Table 3 further shows that the uncertainty estimation is not limited to simple encoder-decoder networks, but can also be applied successfully to state-of-the-art stacked networks [12]. To this end, we follow Ilg et al. [12] and stack refinement networks on top of FlowNetH-Pred-Merged. Different from [12], each refinement network yields the residual of the flow field and the uncertainty, as recently proposed by [27]. We refer to the network with the 1st refinement network as FlowNetH-Pred-Merged-S and with the second refinement network as FlowNetH-Pred-Merged-SS, since each refinement network is a FlowNetS [12].

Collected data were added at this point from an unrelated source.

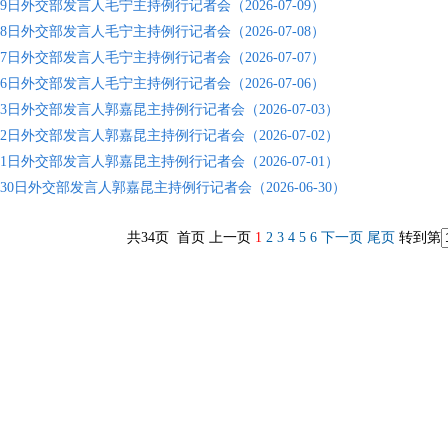
7月9日外交部发言人毛宁主持例行记者会（2026-07-09）
7月8日外交部发言人毛宁主持例行记者会（2026-07-08）
7月7日外交部发言人毛宁主持例行记者会（2026-07-07）
7月6日外交部发言人毛宁主持例行记者会（2026-07-06）
7月3日外交部发言人郭嘉昆主持例行记者会（2026-07-03）
7月2日外交部发言人郭嘉昆主持例行记者会（2026-07-02）
7月1日外交部发言人郭嘉昆主持例行记者会（2026-07-01）
6月30日外交部发言人郭嘉昆主持例行记者会（2026-06-30）
共34页 首页 上一页
1
2
3
4
5
6
下一页
尾页
转到第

The uncertainty estimation is not negatively influenced by the stacking, despite the improving flow fields. This shows again that the uncertainty estimation works reliably notwithstanding if the predicted optical flow is good or bad.

Fig. 6.
figure 6

Comparison between FlowNetH-Pred-Merged and ProbFlow [29]. The first row shows the image pair followed by its ground-truth flow for two different scenes from the Sintel final dataset. The second row shows FlowNetH-Pred-Merged results: entropy from a Laplace distribution with ground-truth error (we refer to this as Oracle Entropy to represent the optimal uncertainty as explained in the supplemental material), predicted entropy and predicted flow. Similar to the second row, the third row shows the results for ProbFlow. Although both methods fail at estimating the motion of the dragon on the left scene and the motion of the arm and the leg in the right scene, our method is better at predicting the uncertainties in these regions.

Figure 6 shows a qualitative comparison to ProbFlow. Clearly, the uncertainty estimate of FlowNet-Pred-Merged also performs well outside motion boundaries and covers many other causes for brittle optical flow estimates. More results on challenging real-world data are shown in the supplemental video which can also be found on https://youtu.be/HvyovWSo8uE.

6 Conclusion

We presented and evaluated several methods to estimate the uncertainty of deep regression networks for optical flow estimation. We showed that SGDR and Bootstrapped Ensembles perform better than the commonly used dropout technique. Furthermore, we found that a single network can estimate its own uncertainty surprisingly well and that this estimate outperforms every empirical ensemble. We believe that these results will apply to many other computer vision tasks, too. Moreover, we presented a multi-hypotheses network that shows very good performance and is faster than sampling-based approaches and ensembles. The fact that networks can estimate their own uncertainty reliably and in real-time is of high practical relevance. Humans tend to trust an engineered method much more than a trained network, of which nobody knows exactly how it solves the task. However, if networks say when they are confident and when they are not, we can trust them a bit more than we do today.